▶ TASK REQUIREMENTS: Extract the passage in the open relay text below between "That particular open" and "to appear again.", inclusive, copying it word for word.

▶ SELECTED TEXT:
— Start —

That particular open relay test (the nobody% one) can produce a false positive. Basically it looks like it's going through from the other end because of the way Qmail treats the percent symbol, but the mail won't really go to the address they're trying to spam. It'll all end up going to whatever default address you have the server set up to send undeliverable mail to if you have one set up. Otherwise it goes off into /null never to appear again.
As far as getting rid of your open relay for normal email if you indeed have one, it kinda depends upon what you need to do and what capabilities your clients using email on your server have. If you can simply get away with closing the relay totally you can log into your Plesk GUI, click on the Server Button, click on the Mail button and put a mark in the "Closed" radio button under the Relaying area and you're basically done. If memory serves, I think that is the default setting Plesk/Qmail comes with.

— End —

▶ DATA LISTING:
— Start —

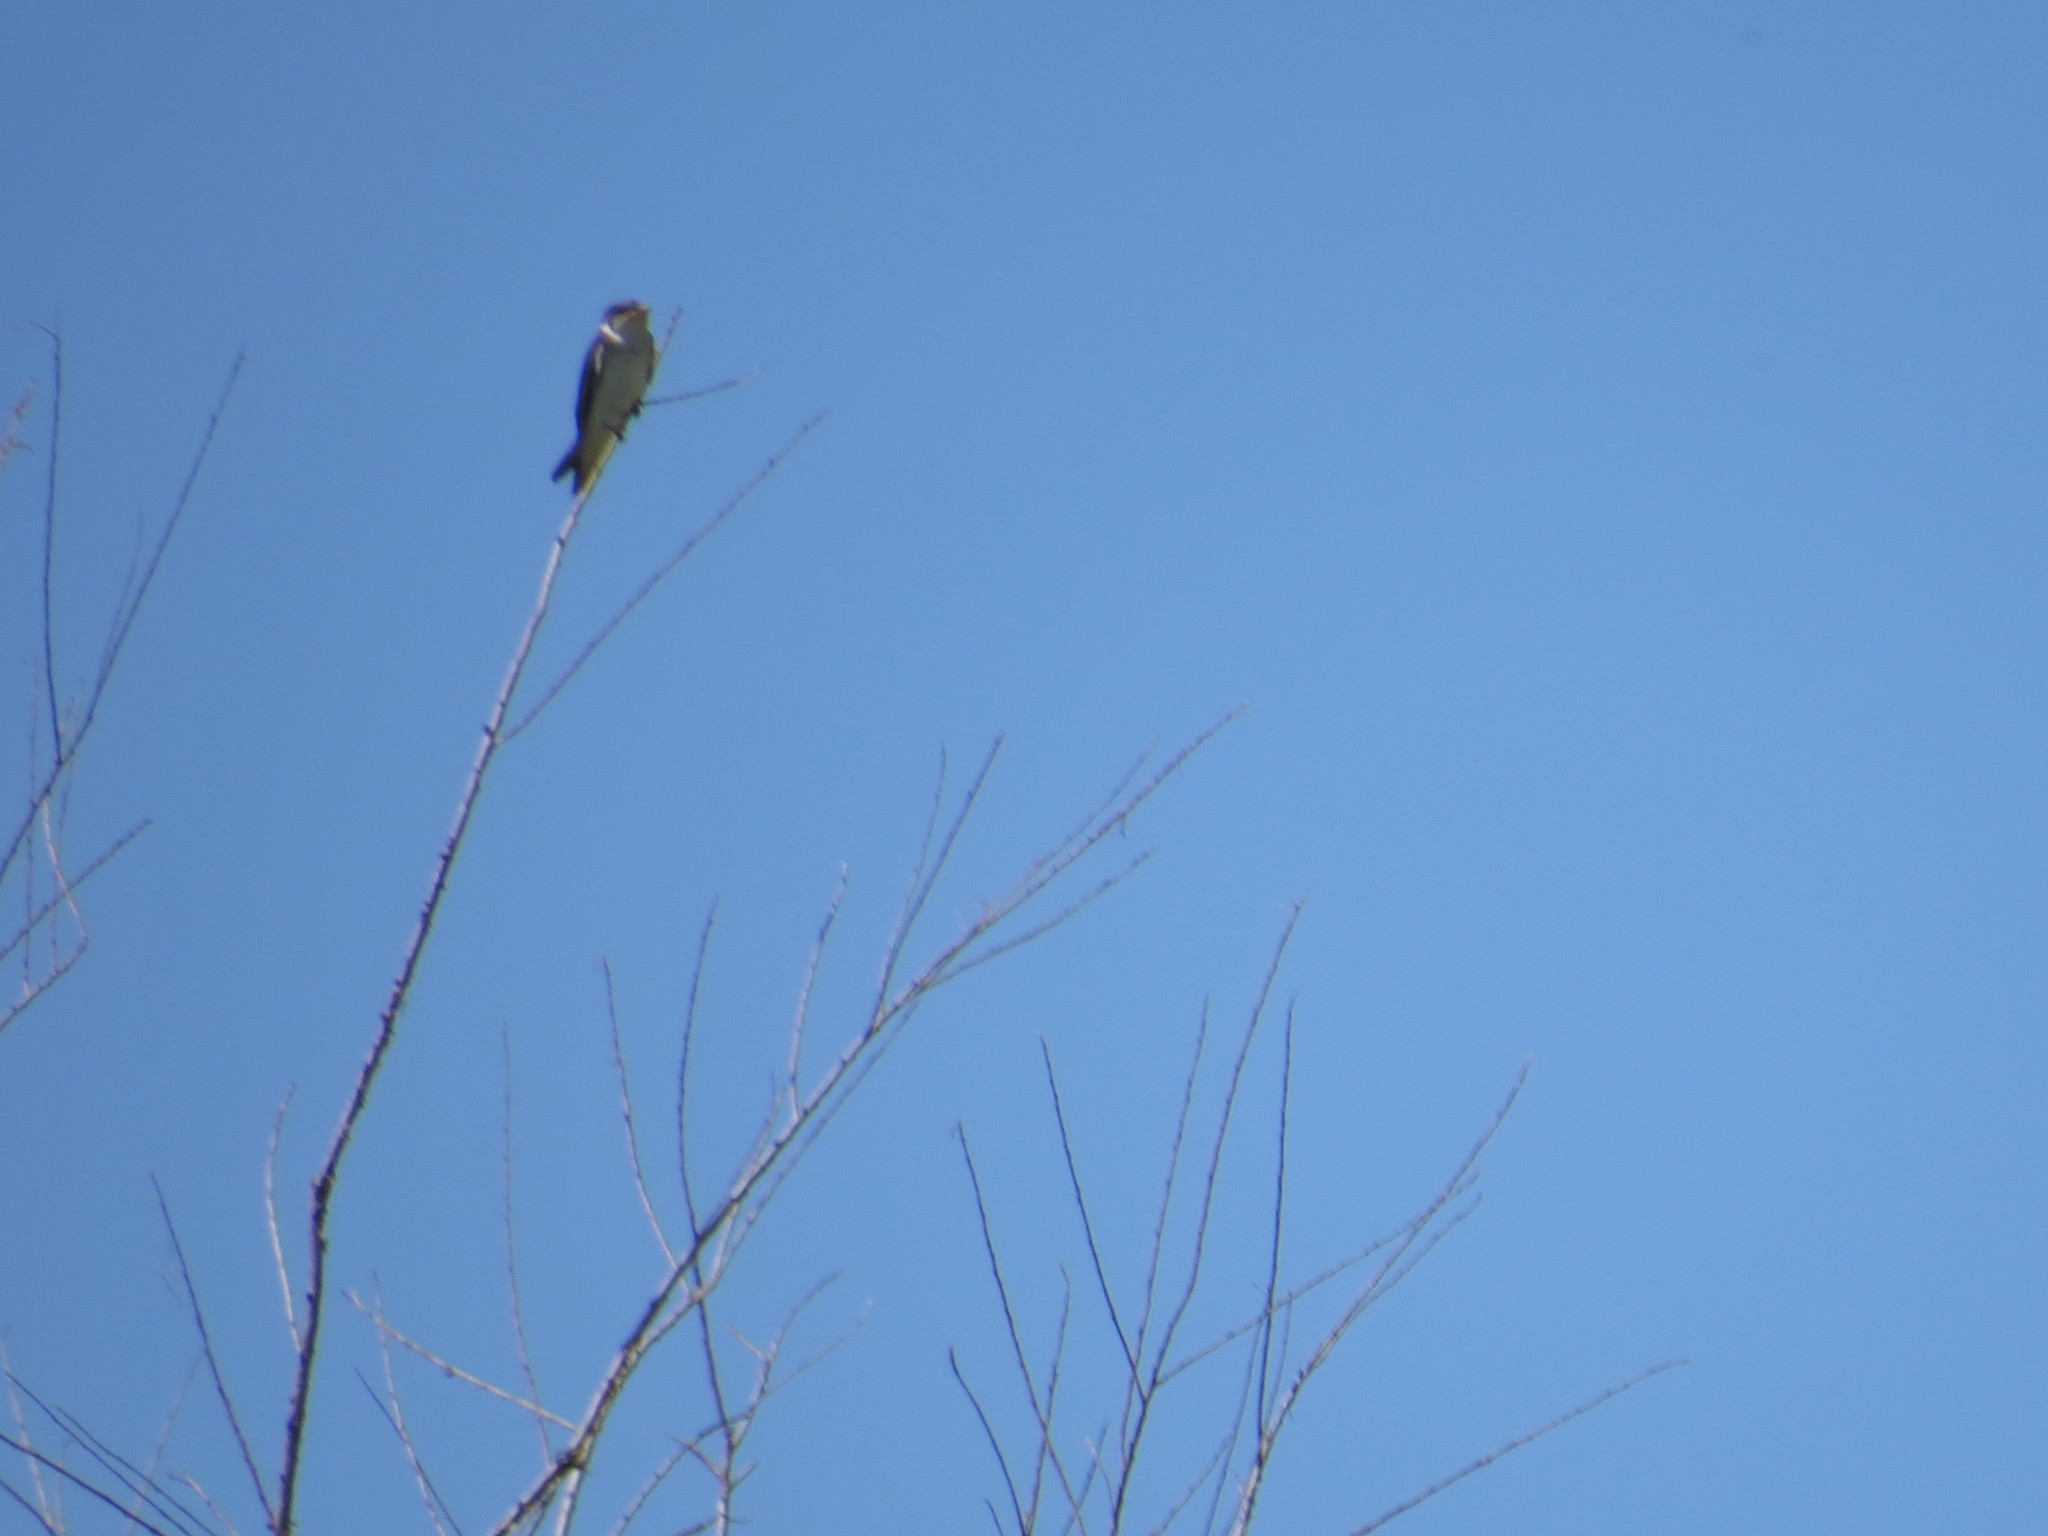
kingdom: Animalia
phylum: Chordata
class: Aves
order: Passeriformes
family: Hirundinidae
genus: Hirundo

— End —
— Start —

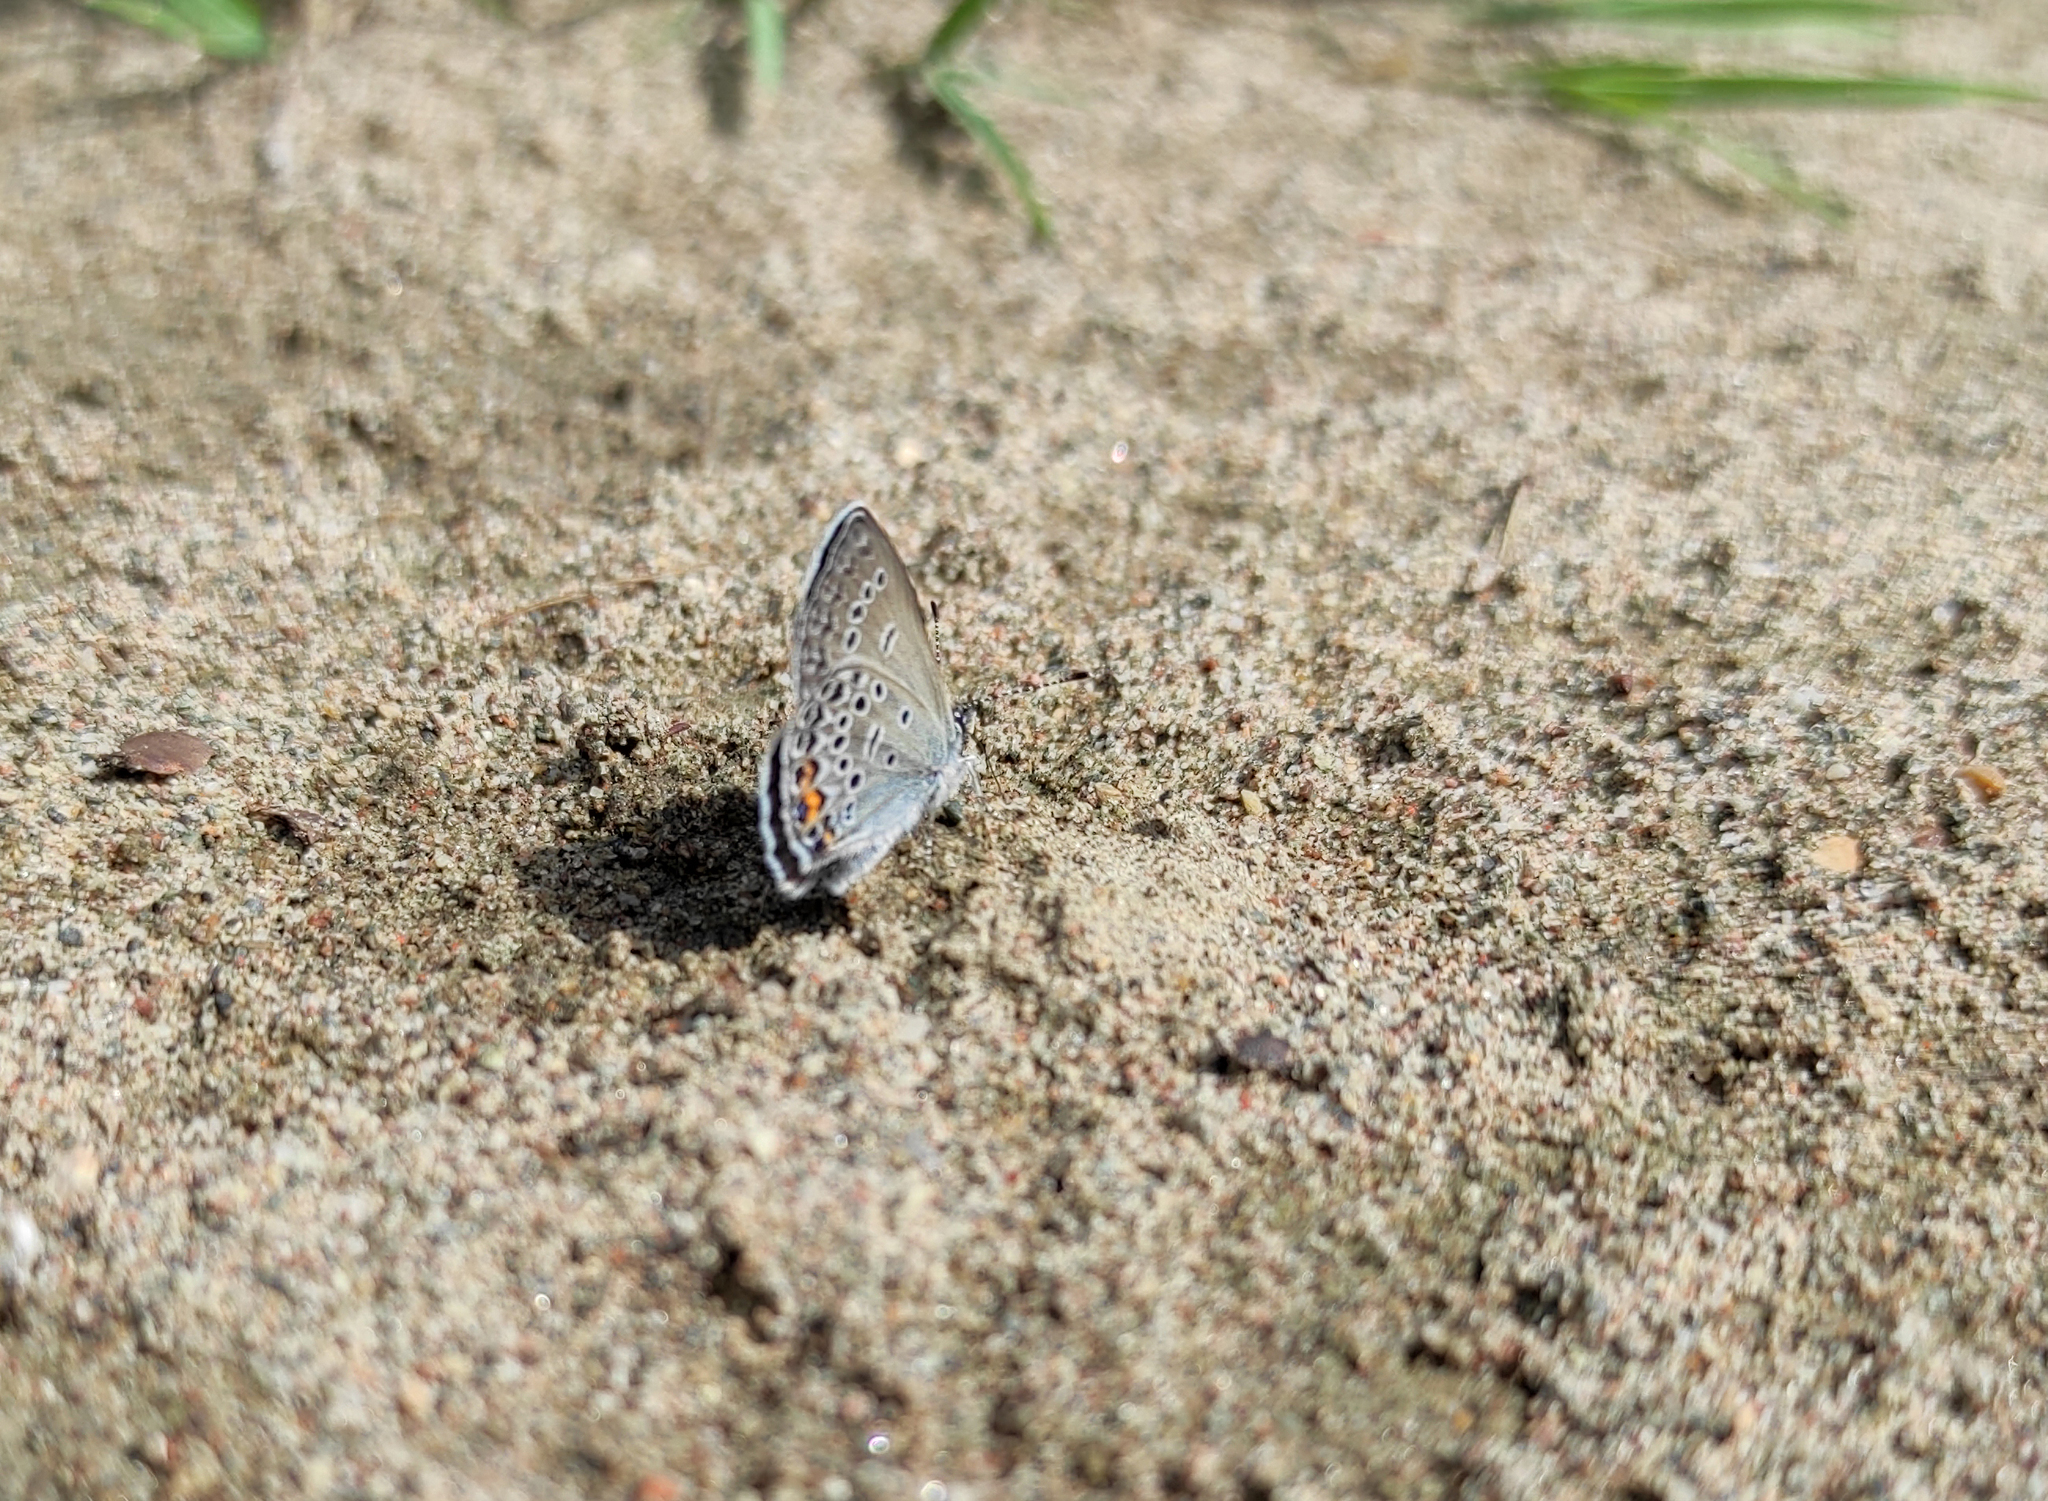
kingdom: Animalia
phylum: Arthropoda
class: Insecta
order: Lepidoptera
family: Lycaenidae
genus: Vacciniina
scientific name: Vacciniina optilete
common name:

— End —

▶ OUTPUT FOR THIS EXERCISE:
That particular open relay test (the nobody% one) can produce a false positive. Basically it looks like it's going through from the other end because of the way Qmail treats the percent symbol, but the mail won't really go to the address they're trying to spam. It'll all end up going to whatever default address you have the server set up to send undeliverable mail to if you have one set up. Otherwise it goes off into /null never to appear again.